Non-existent shared VRAM on NVIDIA Linux drivers

The NVIDIA Linux driver doesn’t handle the VRAM sharing with the system RAM.

What I’m exactly referring to is this: Windows 10 Task Manager in GPU section

As can be seen, there is the “Dedicated GPU memory” and the “Shared GPU memory” that is actual system RAM but shared with the GPU, so in case the GPU runs out of VRAM, the system or game doesn’t simply crash or have a drop in FPS.

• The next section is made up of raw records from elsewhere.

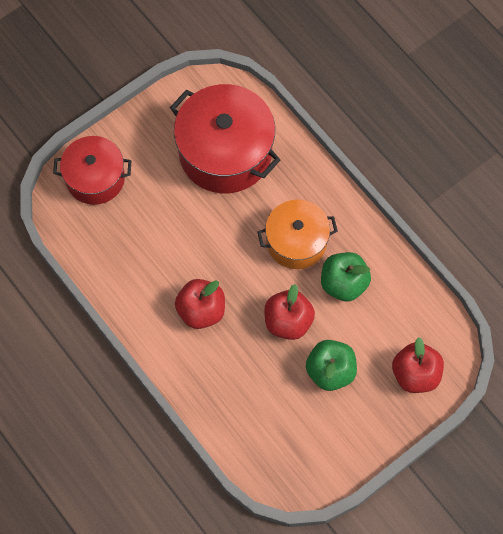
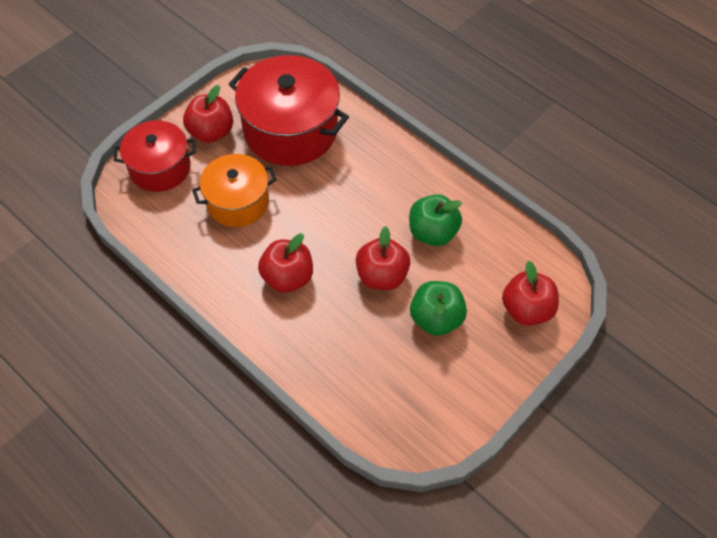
camera: 10 degrees left, 10 degrees down
(148, 145) = (211, 132): none -> red apple
(296, 242) = (376, 200): orange pot -> orange pot (237, 202)

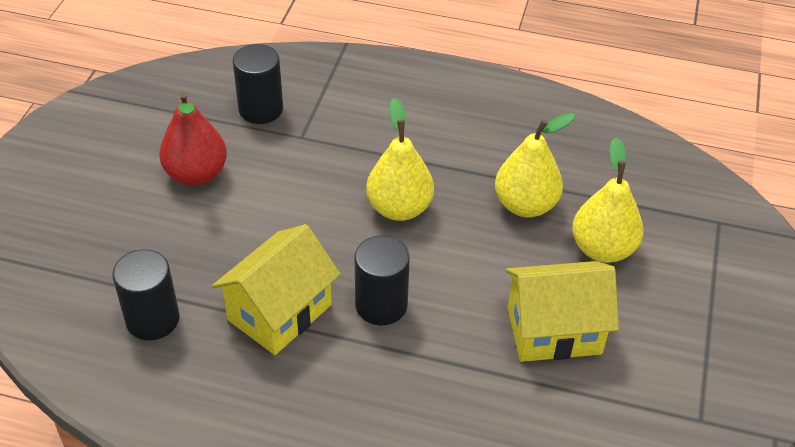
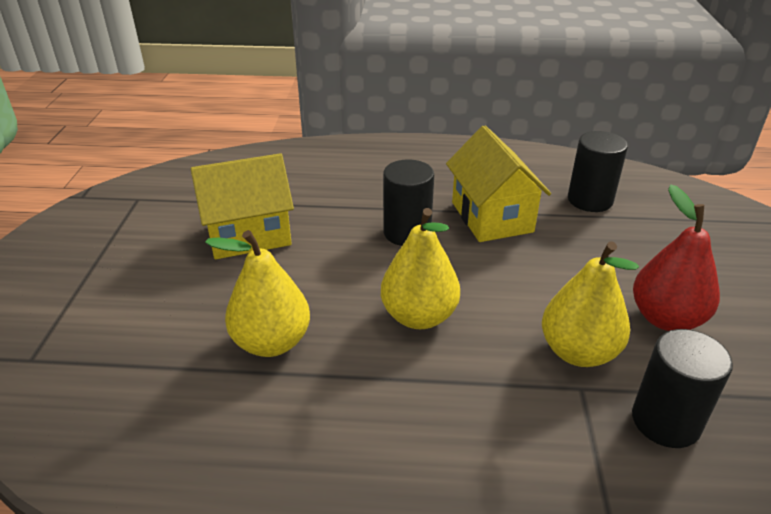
camera: 170 degrees right, 10 degrees down
(279, 312) = (491, 217): yellow house -> yellow house turned 45 degrees counterclockwise
(602, 249) = (186, 308): yellow pear -> yellow pear (578, 352)

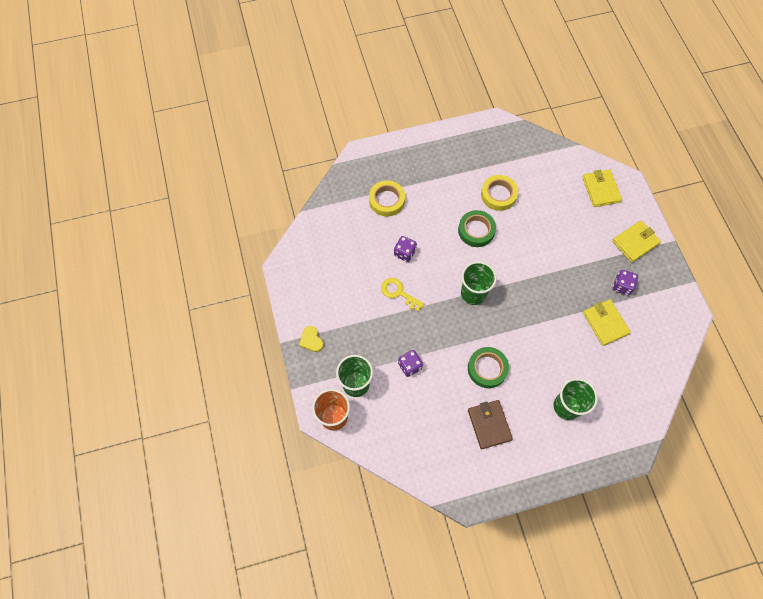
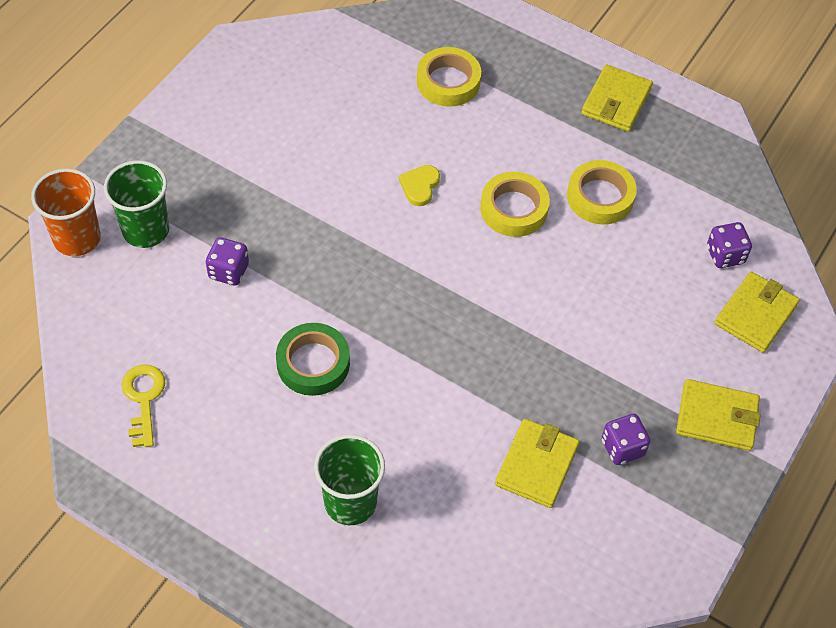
camera: 45 degrees right, 10 degrees down
(311, 340) = (162, 142): yellow heart -> yellow heart (420, 186)
(399, 293) = (324, 187): yellow key -> yellow key (143, 399)
(404, 253) = (391, 153): purple dice -> purple dice (725, 255)
(456, 149) = (616, 101): none -> yellow wallet
(473, 293) = (412, 270): green cup -> none
(476, 230) = (514, 209): green tape -> yellow tape
(489, 425) = (229, 422): brown wallet -> none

So what is the problem then?

The problem is that the “Shared GPU memory” doesn’t exist on the NVIDIA Linux driver, leading big issues when the GPU VRAM fills out.
Issues like (If the VRAM is full):

  • The browser (Chromium based and Firefox) cannot be opened
  • Low FPS in games and the GPU at 100% utilization
  • The desktop environment that the user uses could crash (Like in my case, when the VRAM fills out, my whole KDE Plasma desktop just crashes and restarts itself)
  • Cannot use OBS, complaining with an error like this: Failed to open NVENC: Out of memory
  • Can’t open even light programs like Cantata (Music Player) and GPU accelerated terminals like Kitty
  • Other issues that i don’t remember

So, in my case (and probably everyone that uses an NVIDIA card under Linux) the available VRAM is just the Dedicated video memory and nothing else, there is no backup.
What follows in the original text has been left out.